# [What to do]
Retype the data below exactly; skip every image.

# [Material to process]
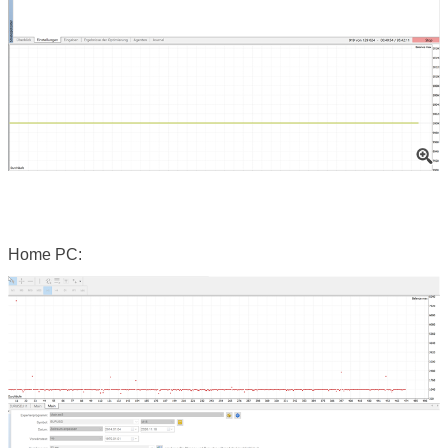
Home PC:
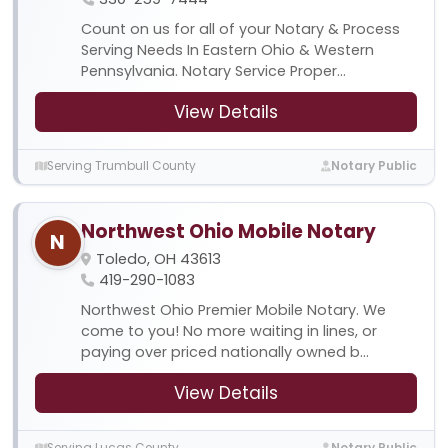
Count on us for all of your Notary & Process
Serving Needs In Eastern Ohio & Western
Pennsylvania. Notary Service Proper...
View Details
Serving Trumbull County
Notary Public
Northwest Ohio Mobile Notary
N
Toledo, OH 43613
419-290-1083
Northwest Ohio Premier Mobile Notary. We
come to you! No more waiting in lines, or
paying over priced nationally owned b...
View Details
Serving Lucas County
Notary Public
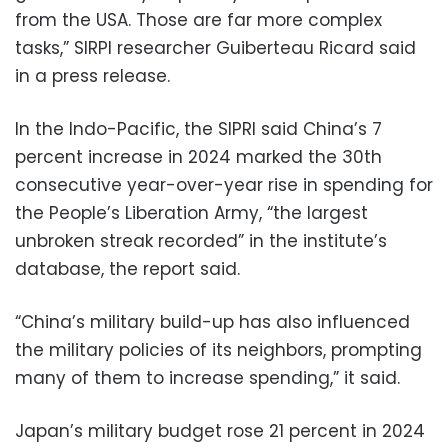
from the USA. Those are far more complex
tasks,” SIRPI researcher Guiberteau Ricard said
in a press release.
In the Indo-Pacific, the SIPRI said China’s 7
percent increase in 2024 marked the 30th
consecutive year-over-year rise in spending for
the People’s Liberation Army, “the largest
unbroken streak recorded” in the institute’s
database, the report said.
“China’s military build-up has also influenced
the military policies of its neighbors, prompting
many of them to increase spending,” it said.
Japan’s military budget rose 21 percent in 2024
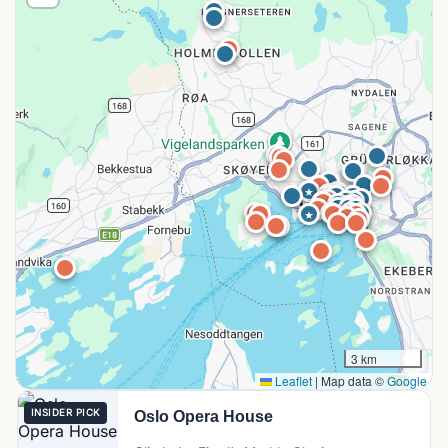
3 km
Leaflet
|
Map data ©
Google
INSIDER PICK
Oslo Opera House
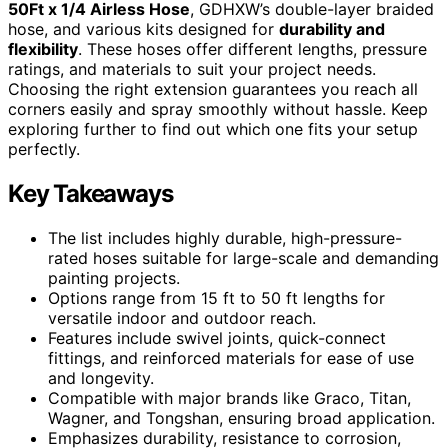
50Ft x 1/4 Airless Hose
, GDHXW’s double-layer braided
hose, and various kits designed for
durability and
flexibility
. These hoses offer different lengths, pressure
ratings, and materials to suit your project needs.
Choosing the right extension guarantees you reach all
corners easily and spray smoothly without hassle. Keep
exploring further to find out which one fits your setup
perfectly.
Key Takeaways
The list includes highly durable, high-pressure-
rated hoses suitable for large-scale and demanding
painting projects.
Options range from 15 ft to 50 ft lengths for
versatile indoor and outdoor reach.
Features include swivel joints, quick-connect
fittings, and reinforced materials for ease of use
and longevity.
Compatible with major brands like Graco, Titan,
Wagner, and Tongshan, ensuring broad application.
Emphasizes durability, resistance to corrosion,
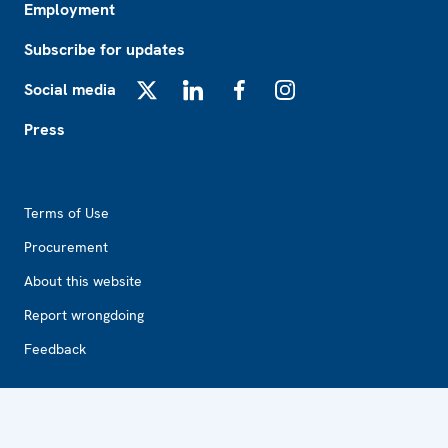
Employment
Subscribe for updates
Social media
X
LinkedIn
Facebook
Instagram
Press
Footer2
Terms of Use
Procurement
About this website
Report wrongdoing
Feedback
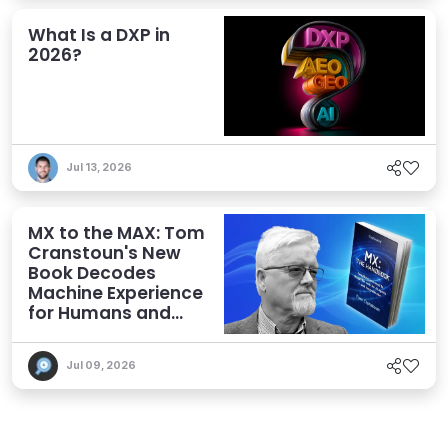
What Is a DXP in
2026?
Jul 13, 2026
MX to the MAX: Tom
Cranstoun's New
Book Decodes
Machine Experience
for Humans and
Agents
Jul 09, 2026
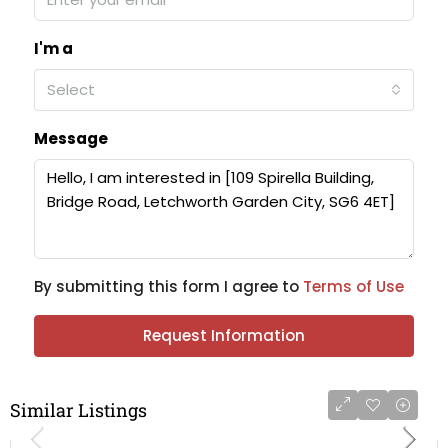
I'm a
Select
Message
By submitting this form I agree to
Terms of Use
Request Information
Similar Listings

# [Response area]
Home PC:
Count on us for all of your Notary & Process
Serving Needs In Eastern Ohio & Western
Pennsylvania. Notary Service Proper...
View Details
Serving Trumbull County
Notary Public
Northwest Ohio Mobile Notary
N
Toledo, OH 43613
419-290-1083
Northwest Ohio Premier Mobile Notary. We
come to you! No more waiting in lines, or
paying over priced nationally owned b...
View Details
Serving Lucas County
Notary Public
from the USA. Those are far more complex
tasks,” SIRPI researcher Guiberteau Ricard said
in a press release.
In the Indo-Pacific, the SIPRI said China’s 7
percent increase in 2024 marked the 30th
consecutive year-over-year rise in spending for
the People’s Liberation Army, “the largest
unbroken streak recorded” in the institute’s
database, the report said.
“China’s military build-up has also influenced
the military policies of its neighbors, prompting
many of them to increase spending,” it said.
Japan’s military budget rose 21 percent in 2024
3 km
Leaflet
|
Map data ©
Google
INSIDER PICK
Oslo Opera House
50Ft x 1/4 Airless Hose
, GDHXW’s double-layer braided
hose, and various kits designed for
durability and
flexibility
. These hoses offer different lengths, pressure
ratings, and materials to suit your project needs.
Choosing the right extension guarantees you reach all
corners easily and spray smoothly without hassle. Keep
exploring further to find out which one fits your setup
perfectly.
Key Takeaways
The list includes highly durable, high-pressure-
rated hoses suitable for large-scale and demanding
painting projects.
Options range from 15 ft to 50 ft lengths for
versatile indoor and outdoor reach.
Features include swivel joints, quick-connect
fittings, and reinforced materials for ease of use
and longevity.
Compatible with major brands like Graco, Titan,
Wagner, and Tongshan, ensuring broad application.
Emphasizes durability, resistance to corrosion,
Employment
Subscribe for updates
Social media
X
LinkedIn
Facebook
Instagram
Press
Footer2
Terms of Use
Procurement
About this website
Report wrongdoing
Feedback
What Is a DXP in
2026?
Jul 13, 2026
MX to the MAX: Tom
Cranstoun's New
Book Decodes
Machine Experience
for Humans and
Agents
Jul 09, 2026
I'm a
Select
Message
By submitting this form I agree to
Terms of Use
Request Information
Similar Listings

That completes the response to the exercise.